The potential of a relapse is a reality that every sober or clean person lives with every day.
I relapsed twice — once before I went into the inpatient program, and once after.
About a year before I was booked into the inpatient rehabilitation program, I first tried to quit drinking and drugging through an outpatient program. The reason I chose this route should have sent alarm bells ringing. I didn’t want anyone to know I was in rehab. I ignorantly thought I could pull off this minor miracle without involving anyone close to me.
My thought was I’d go twice a week to an Alcoholics Anonymous and Narcotics Anonymous session and Hey! Presto! I’ll be better in no time. After booking in, for what I thought was an outpatient program, the therapist stood up and said, “Bring along your bags, I’ll show you to your room.” Confused, I begged, “No, but I am booking into the Outpatient program?” She promptly sat back down, picked up my file, tapped it on the table to straighten the pages, and barked, “Well, I guarantee you failure.”
I recall thinking, “I’ll show her!”
After being clean and dry for 8 months, I relapsed in spectacular fashion. Without ever having made the commitment to stop drinking, I was fooling no-one (only myself, it turns out) when I started drinking 0% alcohol and alcohol-free drinks. I thought this was a great solution to the pesky problem of not being able to ‘socialise’ without a drink. I could fly under the radar, no-one ever suspecting I’m a recovering alcoholic. Pretty soon I was on the 0.5% alcohol versions, then the 2.5% one, and on it went.

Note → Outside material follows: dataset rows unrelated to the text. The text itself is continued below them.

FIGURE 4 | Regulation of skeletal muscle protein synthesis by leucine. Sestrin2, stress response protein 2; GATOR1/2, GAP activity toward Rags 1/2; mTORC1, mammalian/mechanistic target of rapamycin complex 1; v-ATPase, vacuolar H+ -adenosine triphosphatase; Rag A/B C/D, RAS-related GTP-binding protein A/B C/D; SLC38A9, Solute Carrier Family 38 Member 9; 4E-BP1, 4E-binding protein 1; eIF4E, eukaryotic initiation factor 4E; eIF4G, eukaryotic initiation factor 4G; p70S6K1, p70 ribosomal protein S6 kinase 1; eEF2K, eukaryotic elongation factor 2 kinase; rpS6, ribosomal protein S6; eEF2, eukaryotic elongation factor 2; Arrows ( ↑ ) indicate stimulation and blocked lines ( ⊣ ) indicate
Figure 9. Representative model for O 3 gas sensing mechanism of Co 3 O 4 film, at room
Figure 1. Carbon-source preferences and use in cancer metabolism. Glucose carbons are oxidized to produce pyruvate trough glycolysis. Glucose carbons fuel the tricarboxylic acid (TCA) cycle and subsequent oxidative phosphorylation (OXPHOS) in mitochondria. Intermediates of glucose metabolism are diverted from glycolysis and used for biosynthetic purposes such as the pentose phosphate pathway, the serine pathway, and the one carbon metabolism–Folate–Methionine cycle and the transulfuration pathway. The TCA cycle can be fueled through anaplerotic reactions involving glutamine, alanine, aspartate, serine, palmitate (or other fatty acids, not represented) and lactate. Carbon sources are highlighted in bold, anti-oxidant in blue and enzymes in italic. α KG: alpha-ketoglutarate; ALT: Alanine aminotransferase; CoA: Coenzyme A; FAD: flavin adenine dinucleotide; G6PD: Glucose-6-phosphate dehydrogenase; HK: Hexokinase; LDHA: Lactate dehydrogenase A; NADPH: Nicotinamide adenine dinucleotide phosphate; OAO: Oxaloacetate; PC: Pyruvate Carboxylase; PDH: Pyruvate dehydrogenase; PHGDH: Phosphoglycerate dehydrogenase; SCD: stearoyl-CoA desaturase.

Before long, I was in big trouble again.
The craving and desire to self-destruct was back. But this time it was making up for lost time, and playing for keeps. My body and soul felt trapped. I was treading water, my face just popping out above the water, slowly being dragged down, I was gasping for air.

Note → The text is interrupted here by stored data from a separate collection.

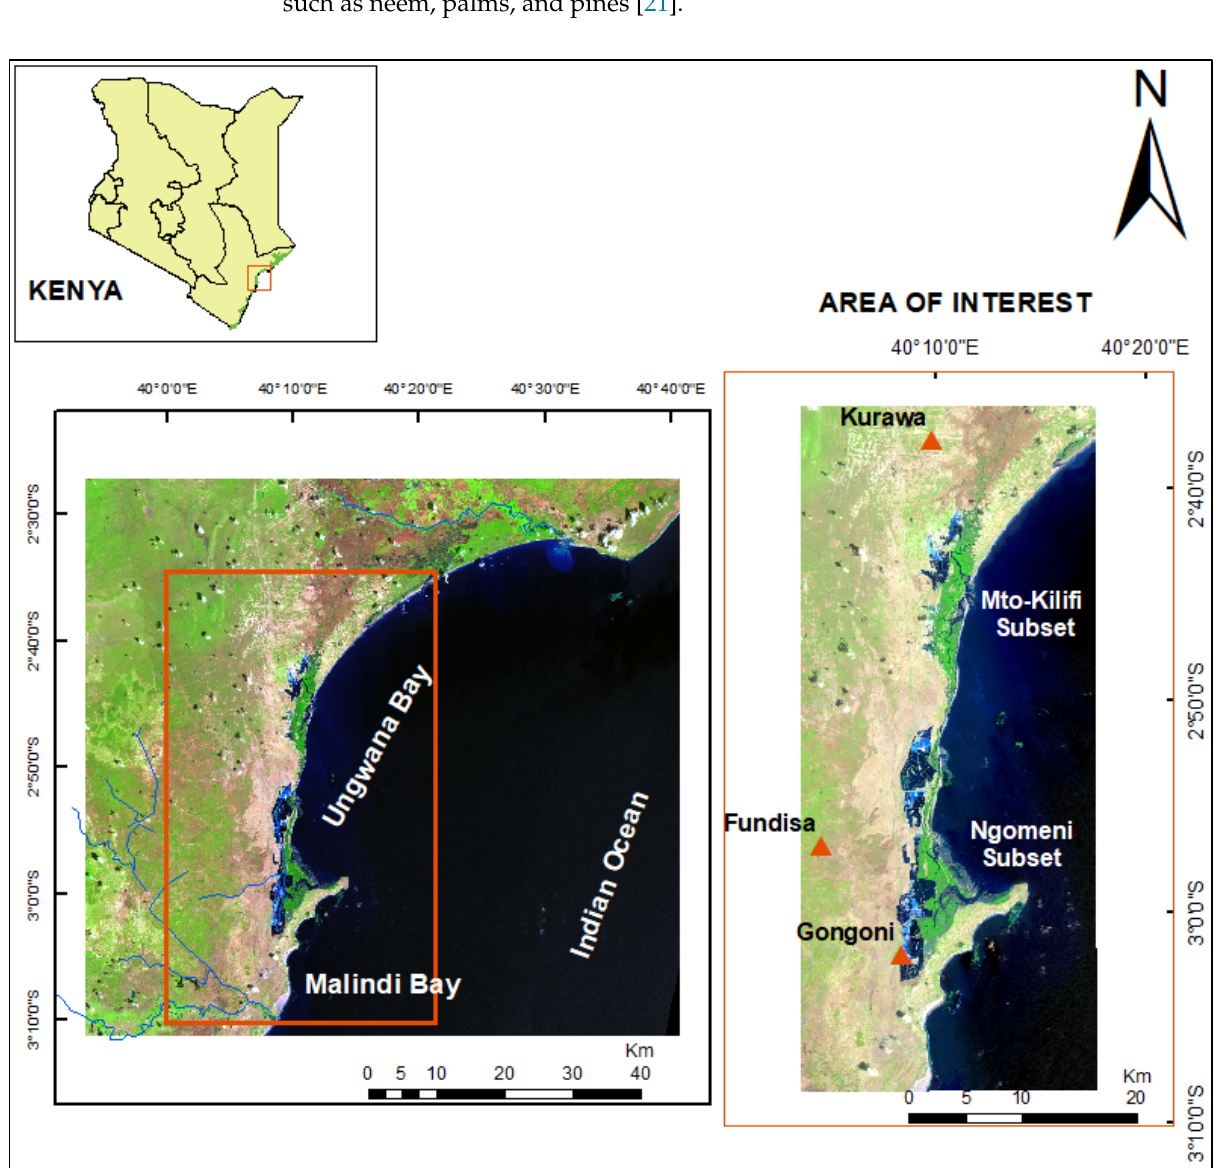
Figure 1. The geographic location of the study area and the area of interest (red triangles) on the North coast of Kenya (Source: Landsat-8 image courtesy of the U.S. Geological Survey).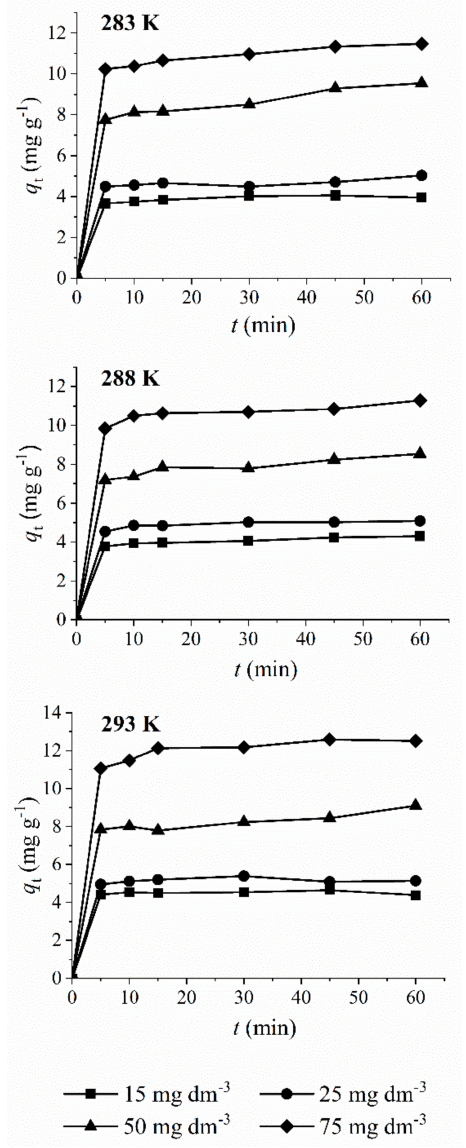
Figure 11. Adsorption kinetics for CIP on CLI for different temperatures; q t is the amount of the adsorbed CIP (mg per 1 g of CLI) after time t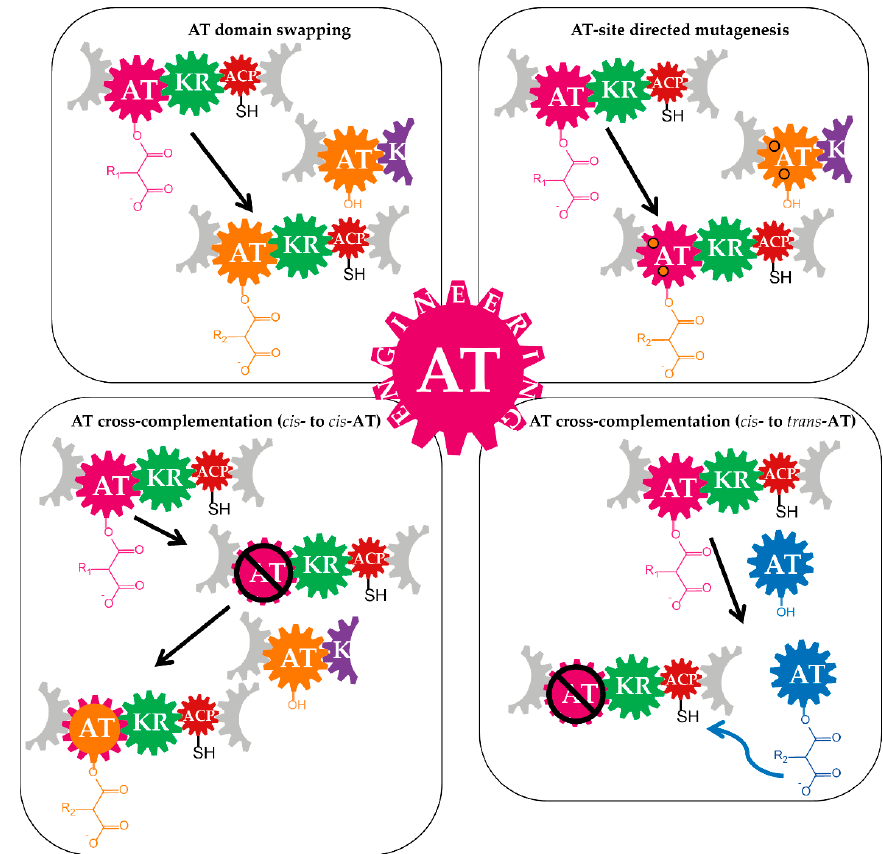
Figure 3. General strategies for acyltransferase-based engineering of polyketide synthases. The acyltransferase (AT)-based engineering of polyketide synthases (PKSs) includes the AT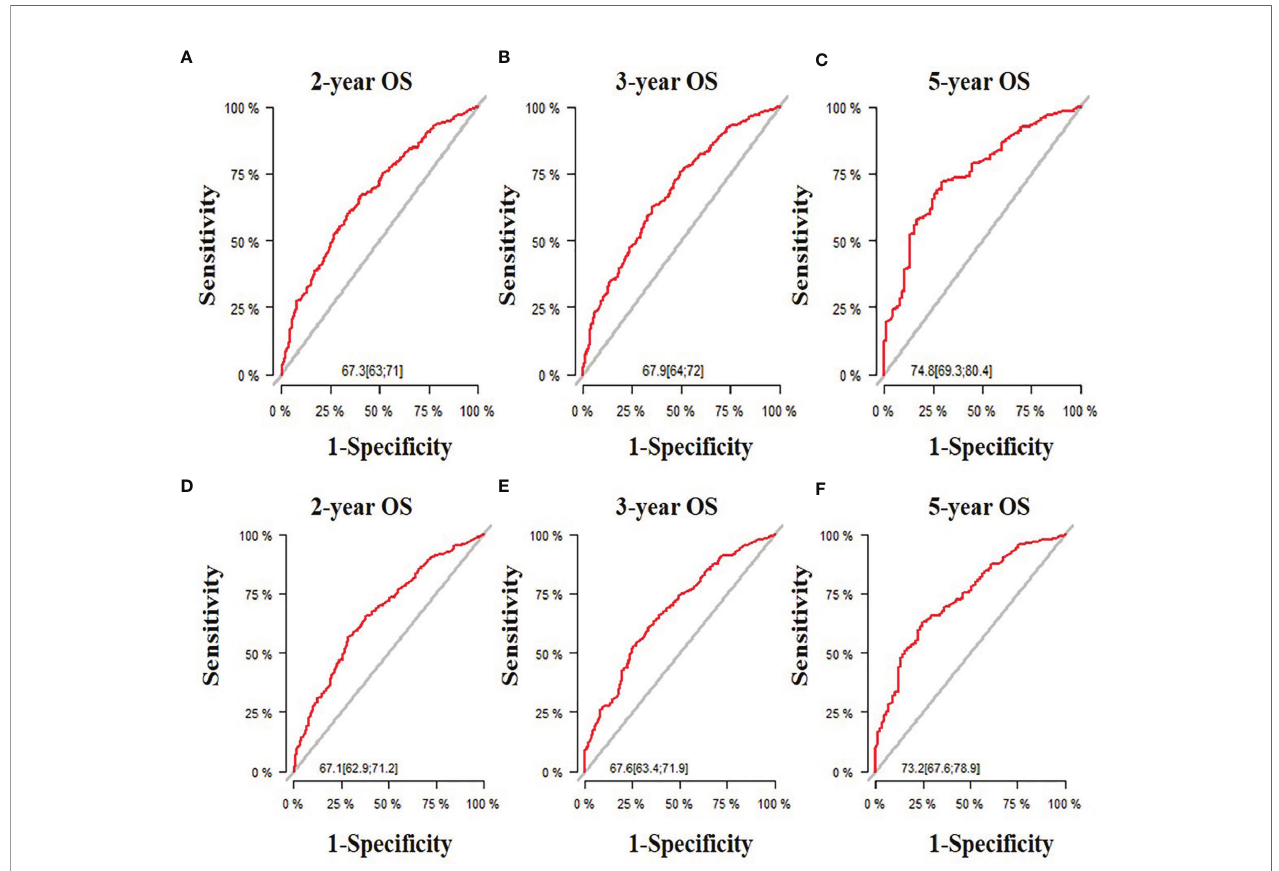
FIGURE 2 | The receiver operating characteristic (ROC) curve and area under the ROC curve. (A) Predicting 2-year OS in the training cohort; (B) Predicting 3-year OS in the training cohort; (C) Predicting 5-year OS in the training cohort; (D) Predicting 2-year OS in the validation cohort; (E) Predicting 3-year OS in the validation cohort; (F) Predicting 5-year OS in the validation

On the morning of my son’s birthday, my wife begged me for the umpteenth time for a divorce. I had been out on another binge the night before, the unravelling now almost complete. This time I agreed. She had asked me before but I would usually try to brush it off as her being silly, or promise her that, “I will never do it again.”
This time, I listened. For the first time I ‘got’ that I had done too much damage.

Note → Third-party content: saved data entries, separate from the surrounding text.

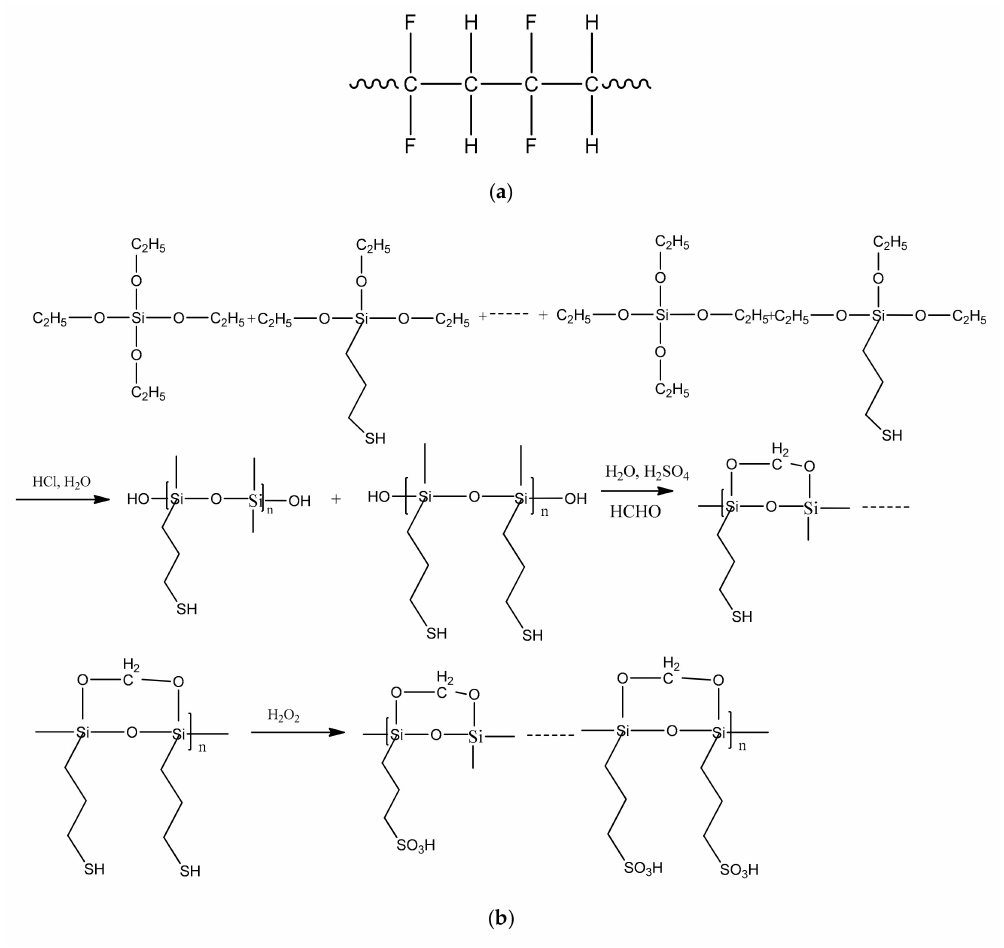
Figure 4. Schematics of the reactions occurring during the synthesis of organic–inorganic hybrid PVDF-SiO 2 membranes: ( a ) polyvinylidene fluoride (PVDF) network chains; ( b ) Hydrolysis polycondensation of TEOS and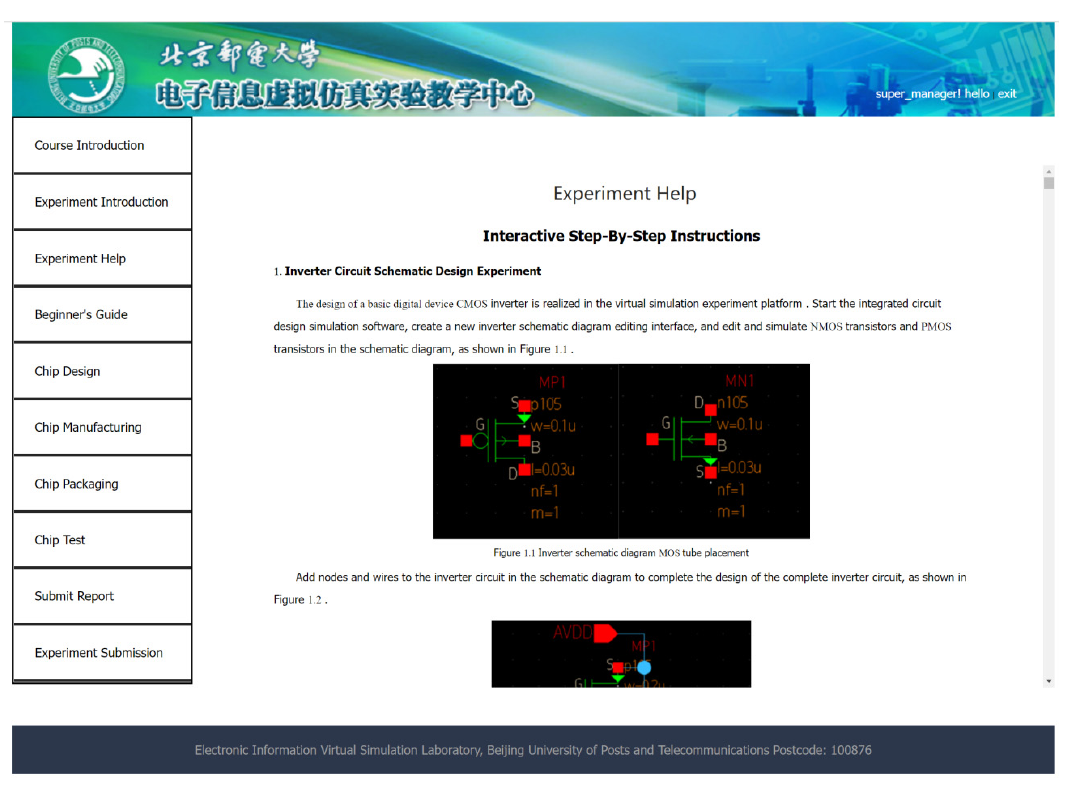
Figure 17. Front page of website. The non-English part is the emblem, name or the website title of BUPT.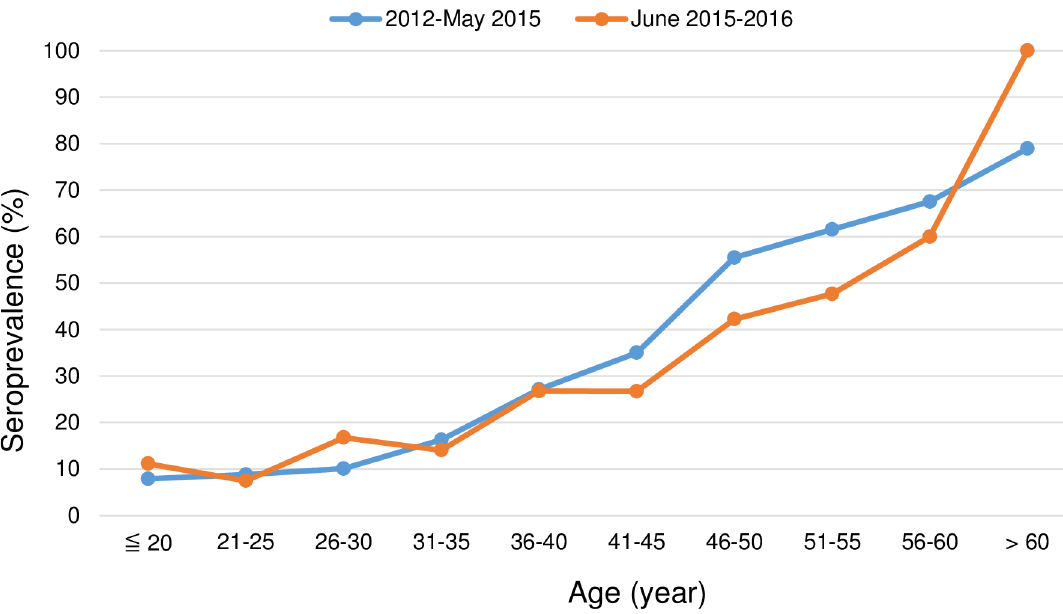
Fig 3. Comparisons of hepatitis A virus seroprevalence according to age-specific groups in the 2012–2016 cohort during the non-epidemic (2012—May 2015) and epidemic (June 2015–2016)period.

Looking back, I now realise, this was the beginning of ‘handing over.’
This new development fuelled my darkness even further. It was a mere two weeks later when it felt like I had given out my last gasp, and slipped under the waves for ever. But, after a dark night of binge drinking and drug abuse, in the morning I decided to drive to my minister’s house.
Driving there I knew; my homing beacon is back!
Childishly, I was hoping he could perform some kind of miracle and exorcise the demon that had taken over my body and soul. There was a miracle. Not like I thought would happen, in a blinding flash. Rather, it was many miracles. The conditions that all needed to align so that I could get the proper help I needed, are too many to mention. For example, there were no beds available at a rehabilitation centre which was far closer to my home. Yet, the cognitive program run by the centre I ended up going to, is world-renowned for its better-than-average success rates. They had the only bed available immediately in the province.
It would not have been possible without the people around me that loved me enough to wait for me to find my homing beacon, and to walk with me, while I healed.
The universally accepted standard of any credible rehabilitation program starts and ends with an acceptance that we cannot do it alone. We acknowledge we need help from people who love us and a higher power. As Ron H. an ex-addict and staff member at CAC says, “…it is clearer than ever that the antidote to the soul-sickness of addiction in all its forms is the awakened spirit.”
As far as I know, only two from that group of 45 that passed through the doors during my stay back in 2005, are clean and sober today. That would be my roomie from my last week in rehab, and me. To this day, we are still in contact with each other, cheering each other on.
I don’t think it’s a coincidence we also share being awakened spirits.
I guess you could say we both get the meaning of Live Well.